Wednesday’s oral arguments will have ramifications far beyond just North Carolina’s congressional lines, which have been redrawn several times over the course of the last decade.

 

A robust adoption of the independent state legislature theory by the court could grant state legislatures significantly more power in setting the rules of the road for elections. A particularly muscular version of the theory would prevent state courts from weighing in on disputes over everything from voter ID to last minute polling place adjustments, and could even imperil voter-passed referendums on things like independent redistricting commissions.

 

There are also significant questions on how, if at all, Wednesday’s case could affect the rules surrounding the selection of presidential electors. Some of the most strident proponents of the theory have raised connections to presidential elections in briefs, but many legal experts — including those who oppose the independent state legislature theory — do not believe this case will have much ramifications on presidential elections.

 

Presidential electors were not raised during oral arguments on Wednesday.

 

The Moore case is the second significant election law case that the Supreme Court heard this term.
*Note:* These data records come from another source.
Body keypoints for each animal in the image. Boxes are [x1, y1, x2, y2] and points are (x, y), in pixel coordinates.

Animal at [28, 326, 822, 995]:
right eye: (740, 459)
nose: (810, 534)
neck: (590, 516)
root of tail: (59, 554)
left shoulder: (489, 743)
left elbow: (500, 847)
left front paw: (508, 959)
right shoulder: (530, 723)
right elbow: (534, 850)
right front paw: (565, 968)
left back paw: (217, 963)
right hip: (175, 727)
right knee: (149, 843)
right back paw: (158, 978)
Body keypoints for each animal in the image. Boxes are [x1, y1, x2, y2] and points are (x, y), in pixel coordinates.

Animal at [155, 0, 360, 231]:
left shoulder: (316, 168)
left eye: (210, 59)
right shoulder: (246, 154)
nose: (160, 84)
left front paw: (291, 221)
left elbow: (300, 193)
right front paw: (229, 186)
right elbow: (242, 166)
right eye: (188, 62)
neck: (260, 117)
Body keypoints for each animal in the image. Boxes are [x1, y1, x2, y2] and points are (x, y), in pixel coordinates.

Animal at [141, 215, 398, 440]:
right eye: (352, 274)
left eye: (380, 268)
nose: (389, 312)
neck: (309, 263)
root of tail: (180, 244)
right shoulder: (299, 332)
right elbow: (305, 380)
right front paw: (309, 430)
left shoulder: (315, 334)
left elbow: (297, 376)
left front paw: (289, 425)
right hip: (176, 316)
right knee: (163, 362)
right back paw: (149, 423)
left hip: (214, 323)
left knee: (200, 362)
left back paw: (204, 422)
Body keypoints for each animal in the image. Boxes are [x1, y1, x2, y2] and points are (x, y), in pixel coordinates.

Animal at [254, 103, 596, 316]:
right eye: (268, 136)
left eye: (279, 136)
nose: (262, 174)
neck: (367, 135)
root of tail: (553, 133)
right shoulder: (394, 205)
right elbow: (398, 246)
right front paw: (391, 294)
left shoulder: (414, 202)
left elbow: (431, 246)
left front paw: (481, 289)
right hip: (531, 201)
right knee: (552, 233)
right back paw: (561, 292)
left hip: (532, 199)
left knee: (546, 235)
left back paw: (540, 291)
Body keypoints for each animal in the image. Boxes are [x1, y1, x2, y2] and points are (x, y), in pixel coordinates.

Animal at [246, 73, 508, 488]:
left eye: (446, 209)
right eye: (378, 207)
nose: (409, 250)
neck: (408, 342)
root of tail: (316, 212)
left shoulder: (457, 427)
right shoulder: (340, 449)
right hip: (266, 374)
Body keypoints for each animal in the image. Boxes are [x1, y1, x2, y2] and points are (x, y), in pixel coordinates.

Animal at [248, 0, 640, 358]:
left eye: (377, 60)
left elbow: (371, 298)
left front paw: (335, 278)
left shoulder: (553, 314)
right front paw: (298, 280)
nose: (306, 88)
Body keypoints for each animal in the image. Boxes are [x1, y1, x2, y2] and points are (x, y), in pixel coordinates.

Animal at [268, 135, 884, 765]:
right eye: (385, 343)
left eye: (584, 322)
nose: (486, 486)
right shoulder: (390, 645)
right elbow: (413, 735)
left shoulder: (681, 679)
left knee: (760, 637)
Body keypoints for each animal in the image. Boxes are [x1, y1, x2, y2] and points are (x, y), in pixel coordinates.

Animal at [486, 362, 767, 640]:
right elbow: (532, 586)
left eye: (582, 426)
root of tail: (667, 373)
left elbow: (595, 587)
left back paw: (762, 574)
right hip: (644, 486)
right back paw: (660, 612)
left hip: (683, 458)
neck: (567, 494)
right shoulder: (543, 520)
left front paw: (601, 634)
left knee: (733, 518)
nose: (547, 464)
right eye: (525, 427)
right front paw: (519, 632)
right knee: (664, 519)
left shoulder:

In early October, the Supreme Court heard arguments in another redistricting case, where Alabama argued for a “race neutral” reading of the federal Voting Rights Act, the landmark civil rights law that has led to more minority representation in politics. The court seemed unlikely to adopt that interpretation, but seemed likely to rework the legal test used to determine if minority communities’ voting power is being diluted, likely making it harder to bring challenges.